One of the reasons I’m glad that today is April Fools day is that March is over. I’ll share with you that March is a tough month for me. My mother died in March. My father died in March. Our precious daughter, Kathie, passed away in March. But it isn’t just that. March has been tough for us here at CTS. We had the funeral for Emme Fallen’s husband, David, March 19. We buried Carol Solomon’s husband, Jack, in March. Erika Troske died in March. So did Dick Knisely. So did Ed Idzak. As a matter of fact, of th 15 funerals I have had here at CTS, 9 of them have been in March or in Lent., as was Lew Potter’s in 2014. The last two funerals Pastor Leah Schaffer (my predecessor) did were both in March.
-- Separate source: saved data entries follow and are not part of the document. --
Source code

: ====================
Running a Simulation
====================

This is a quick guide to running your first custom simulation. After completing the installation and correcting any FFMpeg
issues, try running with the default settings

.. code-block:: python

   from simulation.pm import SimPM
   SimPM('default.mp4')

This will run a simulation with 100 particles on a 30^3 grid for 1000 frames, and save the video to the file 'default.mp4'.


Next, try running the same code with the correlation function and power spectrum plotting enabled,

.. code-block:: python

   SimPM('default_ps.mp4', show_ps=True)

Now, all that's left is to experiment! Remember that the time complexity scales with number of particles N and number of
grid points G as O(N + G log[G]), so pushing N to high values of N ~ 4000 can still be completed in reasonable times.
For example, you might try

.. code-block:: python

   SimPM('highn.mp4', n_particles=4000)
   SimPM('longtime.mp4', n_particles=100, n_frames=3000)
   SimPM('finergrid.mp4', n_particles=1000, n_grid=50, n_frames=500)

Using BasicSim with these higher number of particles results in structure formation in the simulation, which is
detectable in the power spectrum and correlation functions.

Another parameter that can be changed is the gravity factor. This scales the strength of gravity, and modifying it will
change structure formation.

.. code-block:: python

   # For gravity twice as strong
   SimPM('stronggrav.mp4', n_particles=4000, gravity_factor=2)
Now Peter Bouuwma tells me that such things are within reasonable statistical laws of probability, but it seems remarkable nonetheless. During Lent we have all too often not only considered suffering and death Biblically and theologically, but we have all too often experienced it personally. It is as if, when our foreheads are marked on Ash Wednesday the words, “Remember you are dust and to dust you shall return,” become an all-too-real prophecy for us, for our loved ones, for the members of this congregation.
And so I am anxious to get March over with – not because I believe in some kind of hex or jinx or curse (God’s kingdom doesn’t work that way). I am anxious to get outside the tomb to the place where the angel has said, “He is not here. He is risen.” I am anxious to hear and proclaim that because he lives we too shall live and that somehow, someday, God will bring all things together in his heavenly kingdom and not only will we be reunited with those who have gone before us, but we will be reunited with all those we have been estranged from … people of other faiths, other lands, other races, other customs.
Easter has come! The Lord is Risen! And to sin, death, and the devil – and to March sadness -- God says, “April Fool!”